Während im Osten das Provisorium kultiviert wurde, verschlief der Westen wie in einem Bacchanal die wichtigen Reformherausforderungen. Aus der privilegierten Stellung wurde eine Wohlstandsverwahrlosung, die die heran nahende Stunde der Souveränität und Eigenverantwortlichkeit mächtig verschlief. Die globale Dynamik, die sich auch in der Auflösung der geo-strategisch bipolaren Welt Ausdruck verschaffte, wurde gerade durch den heute so gefeierten Architekten der Deutschen Einheit, Helmut Kohl, als Kanzler der alten BRD bräsig ignoriert.
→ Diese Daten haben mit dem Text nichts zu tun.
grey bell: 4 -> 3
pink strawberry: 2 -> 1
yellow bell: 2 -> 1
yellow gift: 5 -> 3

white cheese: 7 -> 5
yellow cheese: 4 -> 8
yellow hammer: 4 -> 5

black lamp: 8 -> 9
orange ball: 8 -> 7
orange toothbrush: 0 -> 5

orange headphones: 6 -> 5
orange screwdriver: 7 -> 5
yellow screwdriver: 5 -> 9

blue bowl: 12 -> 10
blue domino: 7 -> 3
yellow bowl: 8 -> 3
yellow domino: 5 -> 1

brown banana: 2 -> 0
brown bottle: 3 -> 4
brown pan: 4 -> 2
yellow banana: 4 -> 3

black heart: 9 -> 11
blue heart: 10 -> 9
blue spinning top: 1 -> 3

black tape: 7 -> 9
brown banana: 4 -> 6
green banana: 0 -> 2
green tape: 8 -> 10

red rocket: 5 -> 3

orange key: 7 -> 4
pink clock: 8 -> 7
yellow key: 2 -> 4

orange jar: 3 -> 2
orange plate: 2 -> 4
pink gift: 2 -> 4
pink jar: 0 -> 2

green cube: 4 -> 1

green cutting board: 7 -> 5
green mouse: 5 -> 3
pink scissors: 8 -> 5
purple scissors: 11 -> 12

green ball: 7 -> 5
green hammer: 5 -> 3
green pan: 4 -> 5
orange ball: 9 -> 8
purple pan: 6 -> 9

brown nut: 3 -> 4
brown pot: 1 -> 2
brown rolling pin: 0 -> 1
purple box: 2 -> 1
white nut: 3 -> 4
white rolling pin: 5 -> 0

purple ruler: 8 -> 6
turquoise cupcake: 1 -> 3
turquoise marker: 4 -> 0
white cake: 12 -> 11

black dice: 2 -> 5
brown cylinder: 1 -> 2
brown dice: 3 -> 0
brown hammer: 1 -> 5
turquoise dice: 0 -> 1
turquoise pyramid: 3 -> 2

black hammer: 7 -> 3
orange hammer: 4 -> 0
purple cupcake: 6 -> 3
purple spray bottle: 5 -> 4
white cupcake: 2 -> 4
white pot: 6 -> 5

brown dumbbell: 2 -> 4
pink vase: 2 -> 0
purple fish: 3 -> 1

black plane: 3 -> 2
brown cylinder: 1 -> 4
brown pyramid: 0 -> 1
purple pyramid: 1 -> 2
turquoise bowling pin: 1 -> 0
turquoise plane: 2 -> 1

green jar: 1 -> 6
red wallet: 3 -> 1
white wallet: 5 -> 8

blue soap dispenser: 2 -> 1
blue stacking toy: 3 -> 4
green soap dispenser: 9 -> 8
Und wie toll fand man sich dann im Westen, als man trotz der eigenen Innovationsresistenz dann noch im Osten wie der Himmelsstürmer auftreten und Systeme und Strukturen verkaufen konnte, unter denen heute alle gleichmäßig zu leiden haben.

Die mehr als zwei Jahrzehnte nach der Vereinigung waren eine Anpassung des Ostens an die Systematik des Westens und die Eroberung der Machtpositionen durch Individuen aus dem alten Osten. Staatsideologie wurde ein Bekenntnis zur Demokratie bei gleichzeitiger Huldigung des Staatsmonopols und der Beibehaltung des larmoyanten Untertons in Ost und West. Bei letzterem gab es den geringsten Anpassungsbedarf auf beiden Seiten.

Betrachtet man die Festivitäten zum 3. Oktober 2012, dann fällt auf, dass trotz der unendlichen Defizite in der Klärung essentieller Fragen eines Nationalstaates so getan wird, als sei das alles irrelevant. Wer sind wir? Wohin wollen wir? Was ist uns wichtig? Und welche Rolle wollen wir spielen? Alles sekundär, so könnte man meinen, wenn man sich die Rhetorik der vergangenen Tage ansieht, in denen man viel von Europa und den europäischen Erfordernissen liest, ohne in der Lage zu sein, Auskünfte auf die deutsche Rolle in dem Prozess Europa geben zu können. Das ist die alte Krankheit, unter denen die großen politischen Architekten deutscher Provenienz leiden. Sie entwerfen kolossale Bauten, ohne einen Gedanken an die Fundamente zu verschwenden.